アンドレ・カスティーユ:騎士隊長。ソレイユを引き取り使用人として養う。

 煙の臭いの漂う風が舞う空に不似合いなほど澄んだ月がぽかりと浮かんでいる。きれいだな、とやっぱりこの場にそぐわないことを思って、緊張で張り詰めていた胸の内がそっと凪いでいった。


「主よ……あわれみたまえ」


 幾度となく唱え、説き、それでも頼ることのできなかった神様へ。上っ面ばかりのこの祈りでしたけど、こんな愚かな男の願いにあなたが耳を傾けてくれるなら……不信心者に罰を、そして祈る者に救いを。どうかこの子を、愛してあげては下さいませんか。


 神への信心、というものについて問われたなら、僕は聖職にあるまじきことだがあまりありません、と言う他ない。

 信心があれば救われると説くのに、同じ神の子同士が傷つけあうのは何故ですか?死が救いだと言うなら、あの子を庇った母親の骸はどうしてあんなに悲しい顔をしていたのですか?

 養父から教えられた祈りの数々を、僕はどうしたって心の底から受け入れることができなかった。

 祈る者は救われる。そうだったらいいなという思いと、そんなはずがないという認識と。神というものが畏れ敬うべきものだった小さい頃の記憶が、養父の後を継いでからも意識の深いところで時折波を立て無心に祈り信じるということができないでいた。それでもその神を信じる人に拾われ、それまで救い主など知りもしなかった僕は、一体誰に助けられたのだろう。

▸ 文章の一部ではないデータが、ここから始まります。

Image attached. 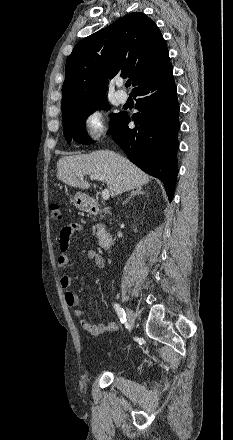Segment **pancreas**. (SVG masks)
I'll return each instance as SVG.
<instances>
[{
  "label": "pancreas",
  "mask_w": 233,
  "mask_h": 440,
  "mask_svg": "<svg viewBox=\"0 0 233 440\" xmlns=\"http://www.w3.org/2000/svg\"><path fill=\"white\" fill-rule=\"evenodd\" d=\"M98 228H99V226H98ZM94 233H95V227H94Z\"/></svg>",
  "instance_id": "pancreas-1"
}]
</instances>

 結局、僕は敬虔な聖職者の顔をして牧師を継いだ。養父に恩を返したいという思いと、何よりこの「出来そこない」に生きる勇気をくれた人たちとの思い出の詰まったこの家を他人の手に渡したくなかったからだ。そのために内心の矛盾に蓋をすることくらい、なんでもなかった。


 家族と一緒にいたい。

 ただ一緒にいたいだけなんだ。それ以上は望まない。


 随分昔に、弟が同じことを言っていた。

 物心つく前に既に親のいなかった僕らは二人して、家族に憧れる気持ちを抱いていたらしい。建前やら立場やらを取り払えば、僕が自己矛盾に目を瞑って無理をしてきた理由がこんなにも分かりやすく現れる。

 おれはいつか偉くなって、お前も姉さんも守るから、とあどけない顔に不似合いなぎらぎらした目をして息巻いていたあいつはどうしているだろうか。僕は故郷ではとっくに死んだことになっているはずだから、十年も前に死んだ兄貴のことなんて忘れてしまっているだろう。僕を覚えていなくても、二人が元気でいればいいと思う。


 愛しているから傍にいたい。離れたくない。それは僕だって同じだ。だからもがいて足掻いて、見栄を張って、折れそうになりながらも背筋を伸ばして頑張ってきた。


 けれど、僕にはそんな望みさえ許されないらしい。


 ぐらぐら揺れる視界に目眩を起こしながら僕は思わず苦笑していた。口の中は鉄錆の味がして、わき腹がひどく熱い。

 熱を感じる箇所からは眩しい銀色を赤く汚した剣が生えていて、それを握る甲冑の肩越しに、僕はぼんやりと月を見ていた。


「……残念だが貴殿の負けだ。あの童と共に、せめて苦しまぬよう送ってやろう」


 甲冑の向こうから聞こえた声は腹を裂く刃の冷酷さと裏腹にどこか憐れんでいるような響きを孕んでいた。声からして、きっとセルジュと同じくらいの男の人だ。身内のため命乞いをして力及ばず死んでいく敵国の牧師に情けをかけるような、きっと普段はとても優しい人。

 僕は仕方ない、けれどまだ小さいレイユだけは人並みに生きさせてやってくれと訴えた僕に剣を返して、彼に一太刀浴びせることができたらと条件を出してきたことからも分かる。敵方の曲がりなりにも指導者に武器と機会を与えるなんて、普通ならまずしないはずだから。

 人を斬ったことはおろか、殴り合いだってしたことがないのだけれど、そうするしかレイユが生きる道がないというなら、躊躇っている暇なんてないじゃないか。刺し貫かれた傷口から身体の内と外に血が染みていく感覚に、背筋が寒くなる。血が足りなくなって、もう痛いのか寒いのか、それとも眠いのか、だんだんと分からなくなっていく。

 このまま眠ってしまえば楽になるかな、とぼんやりと考えながら僕は重い手足を投げ出し甲冑の腕に縋るようにしてくず折れた。ざりっと煤と埃で汚れた髪が鎧の肘に擦れて音を立てる。硬い金属の下には当然だが、体温を持った人の身体がある。防具越しで素顔の見えない相手だからか、それとも殺戮の臭いをまとっているからか、僕はこの時改めてこの人も温度のある人間なのだと理解する。

 肘の、ちょうど鎧の切れ目の辺りに縋った僕の左手が触れている。そしてだらりと下がった右手には、まだどうにかこうにか折れた剣の柄を握っていた。息をしているのにヒューヒューと笛のような音が鳴るばかりで朦朧とした頭に、閃くものがあった。


 そうだ僕は


「――……まだ、生きてる……ッ!」


 あの子の未来を預かっているんだ。僕の痛みも嘆きも、ここでは何の役にも立たないんだ。神を恨む力が残っているなら最後まで足掻いて、そして、


 恨みや憎しみに、君の瞳が曇ることがないように。

 大好きな君には幸せな未来を。


 感覚のなくなりつつある右手を、左手と全身で抑え込んだ甲冑の隙間に突き立てると、ぶつっと布と皮膚を貫く嫌な感触と一緒に温い血が手を伝った。


 その後ソレイユがどうなったか、僕は知らない。